Member of the Navajo Nation Council for the 8th District
- Incumbent
- Assumed office January 2023
- Preceded by: Nathaniel Brown

Personal details
- Born: 1993 or 1994 (age 31–32)
- Citizenship: Navajo Nation United States
- Education: Arizona State University

= Shaandiin Parrish =

American member of the Navajo Nation Council (born c.1994))

Shaandiin Parrish (born c. 1994) is an American politician and former Miss Navajo Nation serving as a member of the Navajo Nation Council since 2023. She represents the communities of Chilchinbito, Dennehotso, and Kayenta. Upon her election in 2022, she became the youngest member of the council and was part of a historic vote that saw a record number of women join the legislative body.

As Miss Navajo Nation from 2019 to 2021, Parrish was the first titleholder in history to serve for two consecutive years, a result of the COVID-19 pandemic forcing the cancellation of the 2020 pageant. During her extended reign, she worked on the front lines to distribute supplies to communities impacted by the pandemic.

== Early life and education ==
Parrish was born c. 1994 is from Kayenta, Arizona. She has one biological brother and one sister. She is Kinyaa'áanii and born for Kinyaa'áanii, with her maternal grandfather being Tódích'íi'nii and her paternal grandfather being Tábąąhá.

Parrish is a graduate of Arizona State University (ASU). She initially studied elementary education in college. In 2018, she graduated with a bachelor's degree in political science, which she earned on a Gates Millennium Scholarship. She earned a master's degree in business management from ASU.

== Career ==
Beginning in 2015, Parrish interned for three years at the Arizona Senate. She later worked as the public information officer for Arizona State Treasurer, Kimberly Yee and as a legislative district assistant for former Navajo Nation Council delegate Jonathan Hale.

=== Miss Navajo Nation ===
Parrish held the title of Miss Indian Arizona. In September 2019, she was crowned Miss Navajo Nation, an outcome she did not expect. Her role changed significantly after the Navajo Nation declared the COVID-19 pandemic a public health crisis. Parrish worked on the front lines with Navajo president Jonathan Nez and other leaders to distribute food, water, and hand sanitizer to communities impacted by shutdowns, including visiting parts of the Navajo Nation without running water. In June 2020, she directed traffic at a large distribution event in Ganado, Arizona. To protect her family from potential virus exposure through her work, she chose to self-isolate from them in 2020.

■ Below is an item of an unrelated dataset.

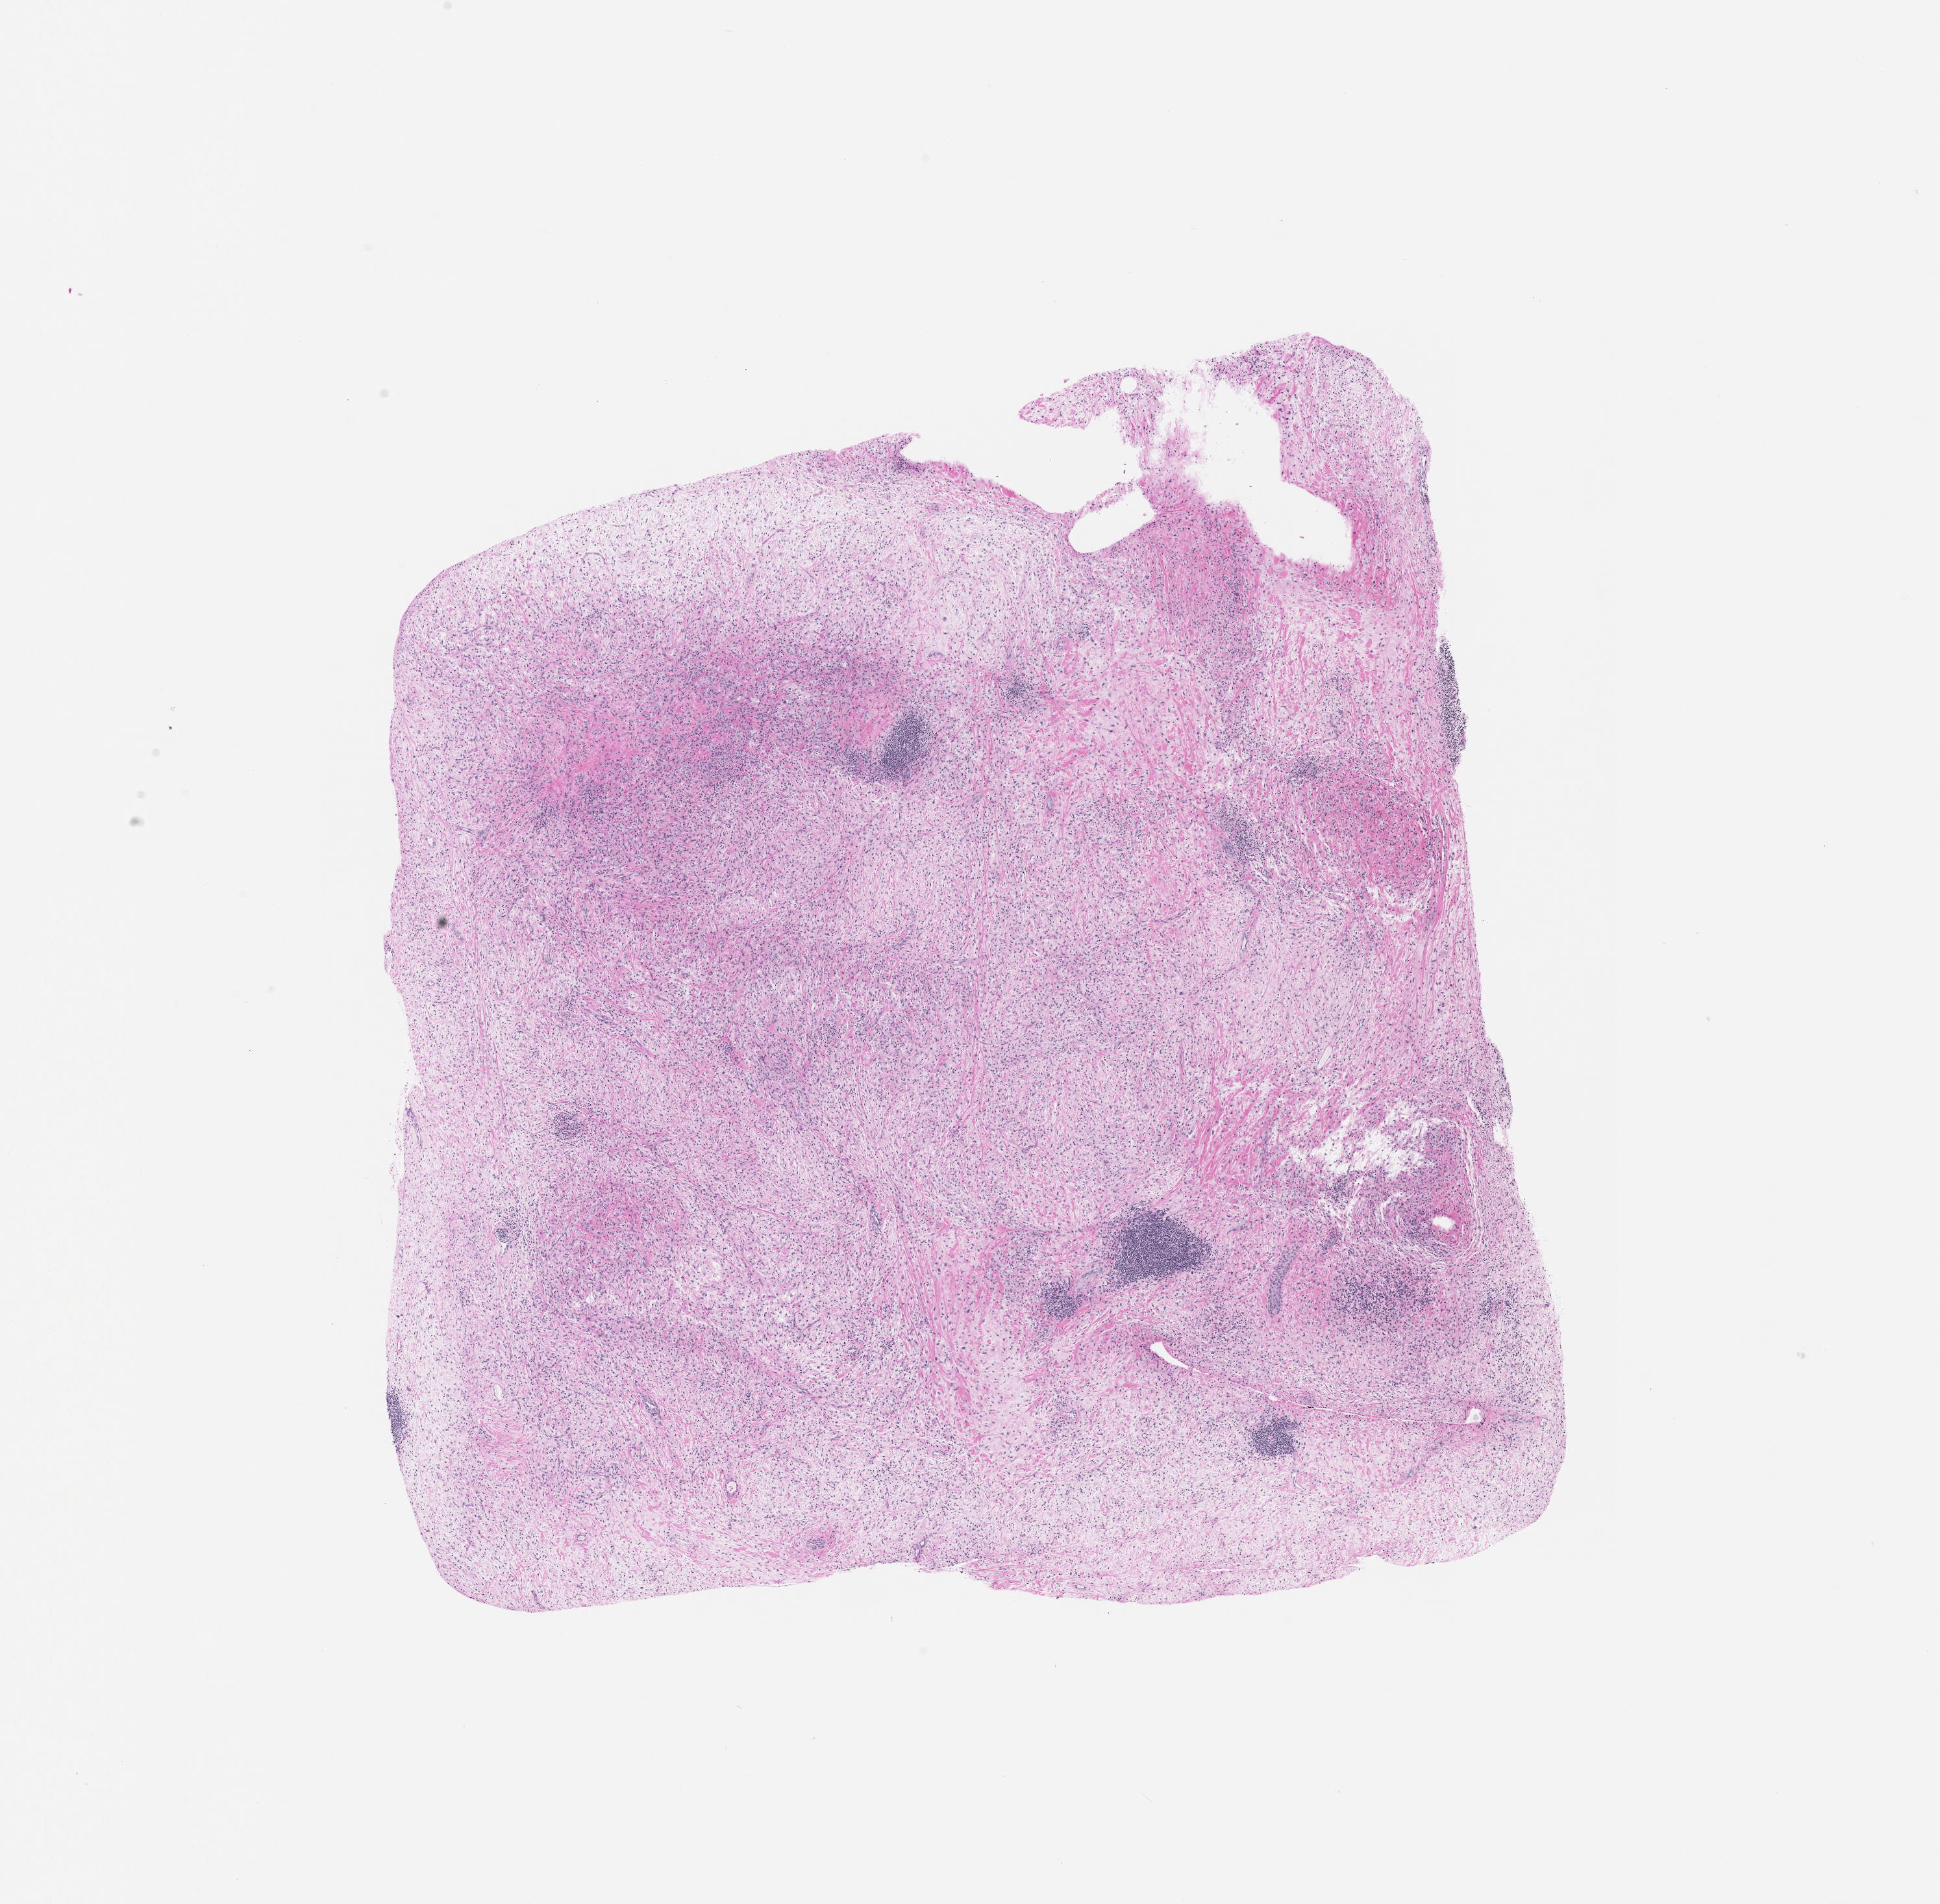
Digitized H&E tissue section (whole slide), shown as a low-resolution overview of the whole scanned area (about 12.0 x 11.8 mm).
Patient diagnosis (cohort enrolment): sarcoma (site not recorded at cohort level).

When the pandemic forced the cancellation of the 2020 Navajo Nation Fair, the pageant could not be held. As a result, Parrish remained Miss Navajo Nation for a second year, becoming the first titleholder in history to serve two consecutive years. During her extended reign, she donated the 2016 Miss Navajo Nation crown to the Navajo Nation Museum for cultural preservation.

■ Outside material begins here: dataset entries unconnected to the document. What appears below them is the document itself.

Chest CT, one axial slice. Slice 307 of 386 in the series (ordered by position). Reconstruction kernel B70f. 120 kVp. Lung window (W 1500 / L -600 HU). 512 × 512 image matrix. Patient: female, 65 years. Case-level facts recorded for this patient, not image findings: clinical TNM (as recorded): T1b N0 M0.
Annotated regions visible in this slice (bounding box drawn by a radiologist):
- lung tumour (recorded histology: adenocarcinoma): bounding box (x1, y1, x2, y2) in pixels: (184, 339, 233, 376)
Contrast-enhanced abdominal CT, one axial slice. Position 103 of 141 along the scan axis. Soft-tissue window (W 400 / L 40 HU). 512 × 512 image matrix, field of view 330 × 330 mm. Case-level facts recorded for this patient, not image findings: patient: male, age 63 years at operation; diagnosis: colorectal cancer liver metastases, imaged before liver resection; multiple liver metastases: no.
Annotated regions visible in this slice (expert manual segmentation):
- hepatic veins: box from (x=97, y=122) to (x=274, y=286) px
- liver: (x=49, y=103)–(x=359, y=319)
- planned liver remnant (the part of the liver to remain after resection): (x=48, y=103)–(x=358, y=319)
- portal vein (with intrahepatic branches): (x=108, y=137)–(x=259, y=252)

Parrish passed on the title in September 2021 to Niagara Rockbridge. After her reign, Parrish worked as a staff assistant in the administration of president Nez and vice president Myron Lizer.

=== Navajo Nation Council ===
In May 2022, Parrish announced her candidacy for the Navajo Nation Council. In the general election on November 8, 2022, Parrish, then 28, defeated incumbent Nathaniel Brown with 1,271 votes to 1,147. Upon taking office, she became the youngest member of the 25th Navajo Nation Council and was part of a historic election that saw a record nine women join the legislative body. She represents the communities of Chilchinbito, Dennehotso, and Kayenta. As a delegate, her stated policy priorities include road improvements, dam restorations, economic development, and the reclamation of the Black Mesa area from the Peabody Coal Mine.

In May 2025, Parrish was selected to participate in the 17th cohort of the Flinn-Brown Fellowship, a program of the Arizona Center for Civic Leadership. The fellowship includes participation in the Flinn-Brown Academy, a 12-session public policy institute.